Shared bottlenecks, shared work
Several research directions discussed at ML4PS pointed toward shared technical bottlenecks. Tessier highlighted posters on agent-based approaches, symbolic regression, and reduced-order modelling, as well as recurring challenges around tool-informed reasoning and long-horizon learning in mathematically demanding settings. “Most of these topics would benefit from collaboration,” he said, “which we need to explore as a community more holistically.”
Openness, reproducibility, and scientific trust
Questions of openness and reproducibility formed another consistent thread. The organizers expressed strong support for open-source code and data, and for incentives that reward reproducible work. This emphasis aligns with how FirstPrinciples thinks about scientific infrastructure. Specifically, that openness is essential to building trustworthy scientific systems.
If there was a recurring theme across ML4PS 2025, it was an awareness of uncertainty about what progress should look like. In one panel, sponsored by FirstPrinciples, organizers reflected that an eventual “AlphaFold moment” in fundamental physics may depend less on automation than on learning how to ask better questions in the first place.

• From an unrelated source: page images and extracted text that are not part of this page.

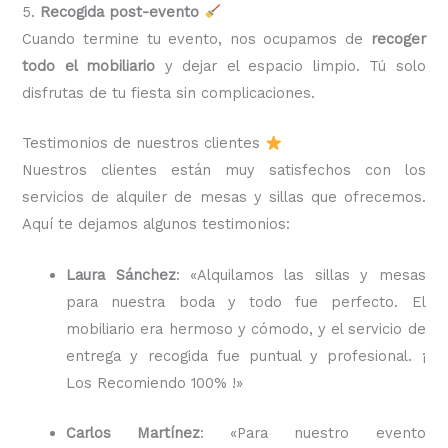
5.
Recogida post-evento
Cuando termine tu evento, nos ocupamos de
recoger
todo el mobiliario
y dejar el espacio limpio. Tú solo
disfrutas de tu fiesta sin complicaciones.
Testimonios de nuestros clientes
Nuestros clientes están muy satisfechos con los
servicios de alquiler de mesas y sillas que ofrecemos.
Aquí te dejamos algunos testimonios:
Laura Sánchez
: «Alquilamos las sillas y mesas
para nuestra boda y todo fue perfecto. El
mobiliario era hermoso y cómodo, y el servicio de
entrega y recogida fue puntual y profesional. ¡
Los Recomiendo 100% !»
Carlos Martínez
: «Para nuestro evento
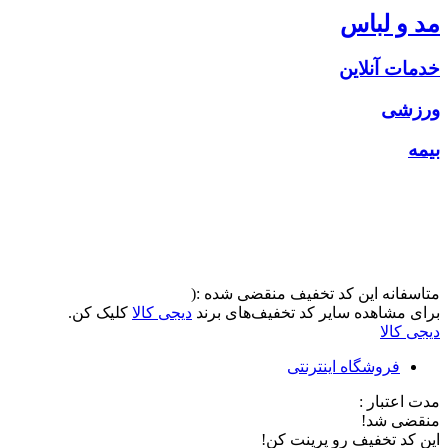
مد و لباس
خدمات آنلاین
ورزشی
بیمه
متاسفانه این کد تخفیف منقضی شده :(
برای مشاهده سایر کد تخفیف‌های برند
دیجی کالا
کلیک کن.
دیجی کالا
فروشگاه اینترنتی
مدت اعتبار :
منقضی شد!
این کد تخفیف رو پرینت کن!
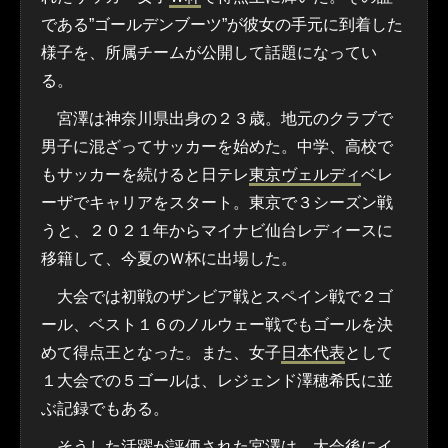
である”ゴールデンブーツ”が彼女の手元に到着した
様子を、所属チームが公開して話題になってい
る。
宮澤は神奈川県出身の２３歳。地元のクラブで
男子に混ざってサッカーを始めた。中学、高校で
もサッカーを続けると日テレ
東京ヴェルディ
ベレ
ーザでキャリアをスタート。東京で３シーズン戦
うと、２０２１年からマイナビ仙台レディースに
移籍して、今夏のＷ杯に出場した。
大会では初戦のザンビア戦とスペイン戦で２ゴ
ール、ベスト１６のノルウェー戦でもゴールを決
めて得点王となった。また、女子
日本代表
として
１大会での５ゴールは、レジェンド澤穂希氏に並
ぶ記録でもある。
そうした活躍が評価された宮澤は、大会後にイ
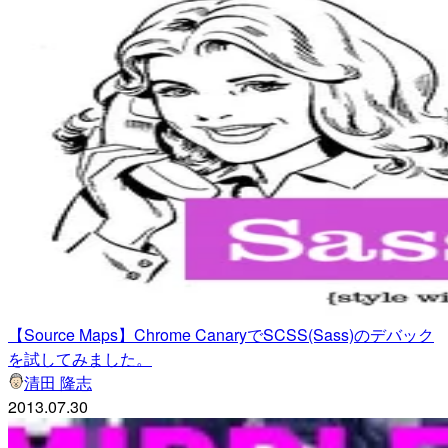
【Source Maps】Chrome CanaryでSCSS(Sass)のデバック
を試してみました。
清田 隆志
2013.07.30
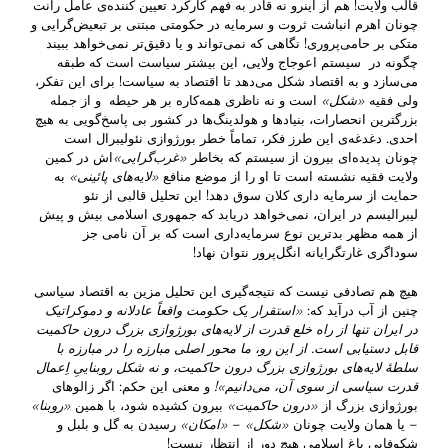
قالب ولایت! هم از اینرو نه قادر به فهم کارکرد تعیین کننده‌ی عامل رانت
چونان اهرم انباشت ثروت و سرمایه در حکومتی مبتنی بر تبعیض‌گرایی و
متکی بر حامی‌پروری! نگاهی که نمی‌تواند و یا دقیق‌تر نمی‌خواهد ببیند
چگونه در سیستم اعوجاج ولایی، این بیشتر سیاست است که طبقه
می‌سازد و به اقتصاد شکل می‌دهد تا اقتصاد به سیاست! برای این تفکر،
ولی فقیه
«
شکل
»
است و نه ناظری همه‌کاره بر هر حیطه و از جمله
بزرگترین انحصارات، بنیادها و هولدینگ‌ها در کشور بی پاسخ‌گویی به هیچ
احدی. دغدغه‌ی این طرز فکر، تماماً خطر بورژوازی نئولیبرال است
چونان پدیده‌ای بیرون از سیستم که بخاطر
«غرب‌گرایی»
‌اش در کمین
ولایت فقیه نشسته است تا او را از موضع منافع
«لایه‌های پائینی»
به
حمایت از سرمایه داری کلان سوق دهد! این تحلیل قالبی از نئو
لیبرالیسم در ایران، نمی‌خواهد دریابد که جمهوری اسلامی بیش و پیش
از همه مظهر بدترین نوع سرمایه‌داری است که بر آن نامی جز
سوداگری غارتگرایانه انگل‌پرور نتوان نهاد!
هیچ هم تصادفی نیست که نتیجه‌گیری این تحلیل مزین به اقتصاد سیاسی
چنین از آب درآید که:
«استقرار یک حکومت واقعاً عادلانه و دموکراتیک
در ایران تنها از راه خلع قدرت از لایه‌های بورژوازی بزرگ درون حاکمیت
قابل دستیابی است. از این رو، ما محور اصلی مبارزه را در مبارزه با
سلطهٔ لایه‌های بورژوازی بزرگ درون حاکمیت، و نه شکل روبناییِ اِعمال
قدرت سیاسی از سوی آن، می‌دانیم
»!
و معنی این حکم: اگر زالوهای
بورژوازی بزرگ از
«درون حاکمیت»
بیرون کشیده شود، با همین
«روبنا»
– یا همان ولایت چونان
«شکل»
–
«امکان»
رسیدن به گل و بلبل و
شکوفایی باغ اسلامی هیچ دور از انتظار نیست!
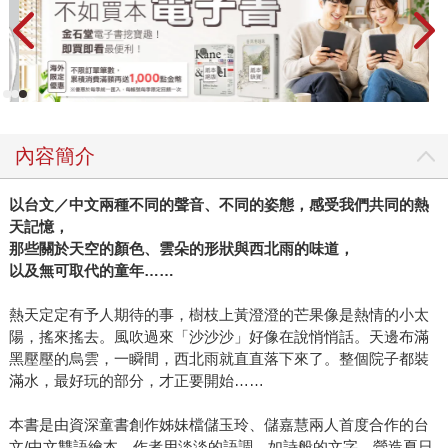
內容簡介
以台文／中文兩種不同的聲音、不同的姿態，感受我們共同的熱
天記憶，
那些關於天空的顏色、雲朵的形狀與西北雨的味道，
以及無可取代的童年……
熱天定定有予人期待的事，樹枝上黃澄澄的芒果像是熱情的小太
陽，搖來搖去。風吹過來「沙沙沙」好像在說悄悄話。天邊布滿
黑壓壓的烏雲，一瞬間，西北雨就直直落下來了。整個院子都裝
滿水，最好玩的部分，才正要開始……
本書是由資深童書創作姊妹檔儲玉玲、儲嘉慧兩人首度合作的台
文/中文雙語繪本。作者用淡淡的語調，如詩般的文字，營造夏日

Workshops like ML4PS have become increasingly important spaces for this kind of reflection. As funding pressures grow and institutional boundaries blur, they offer a venue for careful discussion about how new tools are changing scientific practice. ML4PS 2025 did not present a single vision for AI in the physical sciences. Instead, it made visible a community working through hard questions about responsibility, and what it would mean for AI to move from a useful tool toward a deeper role in scientific understanding.